Prove that: $2^{n} \equiv 1 \pmod {9} \implies 2^{n} \equiv 1 \pmod {7}$

Question

Prove that: $$2^{n} \equiv 1 \pmod {9} \implies 2^{n} \equiv 1 \pmod {7}$$ Please a hint and a help

Answer 1

Hint: Use Fermat–Euler's theorem.

Answer 2

Observe that $2^3\equiv-1\pmod9\implies$ord$_92=6\implies6\mid n$

If $n=6m,$ $$2^{6m}-1$$ is divisible by $$2^6-1$$ which is always divisible by $7$

Answer 3

Raise 2 to successive powers and check against $2^n \equiv 1$ (mod 9). You will find the least such $n$ is ... (fill in with your answer).
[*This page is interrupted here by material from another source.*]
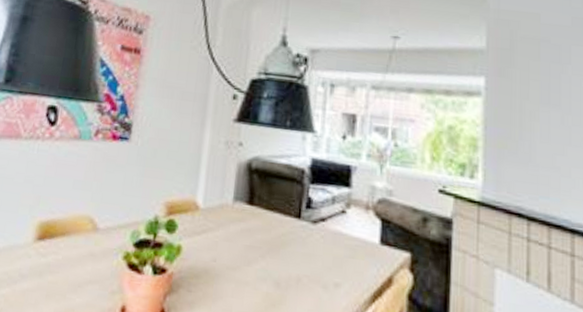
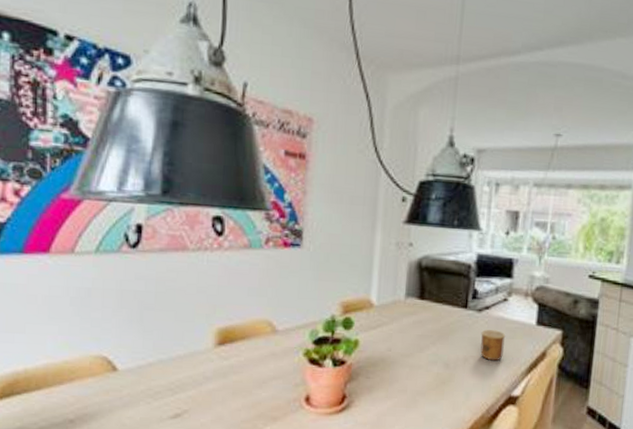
cup: none [316,245,345,284] -> present [480,330,506,361]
Then show that if $2^n \equiv 1$ (mod 9) then $n$ must be divisible by that "least such $n$." Finally, show that this implies $2^n\equiv 1$ (mod 7) as well.

Answer 4

Put $n=6k+a, a \in \{0,1,..,5\}$. In this case,
$$2^n=2^{6k+a}=64^k.2^a \equiv 2^a \equiv 1 (\text{mod 9})$$ Imply that $a=0$. Then:
$$2^n=2^{6k}=64^k \equiv 1 (\text{mod 7}).$$